Reputation: 1250
I am visualizing the titanic dataset. I created 9 different age categories and was trying to visualize the age_categories vs Survived using a bar chart. I wrote the following piece of code:
age_cats = [1, 2, 3, 4, 5, 6, 7, 8, 9]
df_train['Age_Cats'] = pd.cut(df_train['Age'], 9, labels = age_cats)
sns.barplot(x = 'Age_Cats', y = 'Survived', hue = 'Sex', data = df_train)
I am not understanding what do the numbers on the Y-axis represent?
My assumption is:
{n(Survived = 1)}/{n(Survived = 1) + n(Survived = 0)} or the ratio of people survived out of all people in that category. But how is seaborn calculating it?

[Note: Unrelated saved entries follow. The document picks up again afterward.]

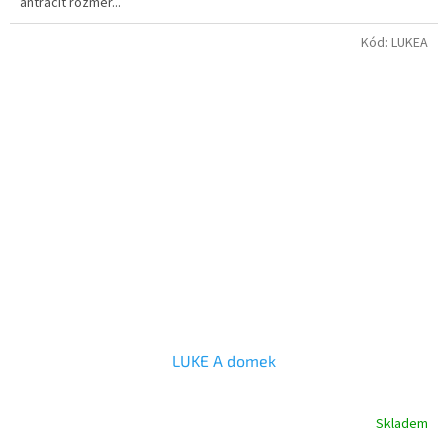
antracit rozměr...
Kód:
LUKEA
LUKE A domek
Skladem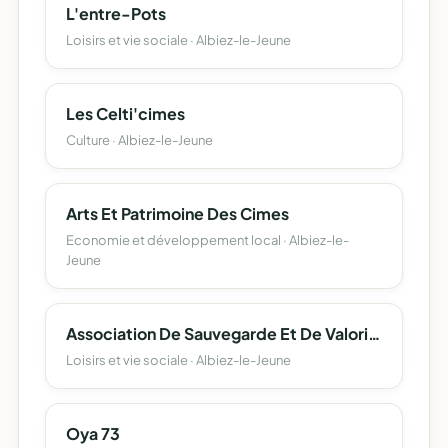
L'entre-Pots
Loisirs et vie sociale · Albiez-le-Jeune
Les Celti'cimes
Culture · Albiez-le-Jeune
Arts Et Patrimoine Des Cimes
Economie et développement local · Albiez-le-
Jeune
Association De Sauvegarde Et De Valorisation Du Patrimoine D'albiez-Le-Jeune
Loisirs et vie sociale · Albiez-le-Jeune
Oya 73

Or do the numbers on the Y-axis represent anything else?
Upvotes: 0
Views: 479
Reputation: 339200
The bar plot shows the survival rate or percentage of people who survived.
E.g. in the age class 1 60% of all males survived. In the age class 7 less than 15% of all males survived.
This is calculated by taking the mean of the survival variable for that age class. E.g. if you had 3 people, 2 of which survived, this variable could look like [1,0,1]
, the mean of this array is (1+0+1)/3=0.66
; the bar plot would hence show a bar up to 0.66.
Upvotes: 1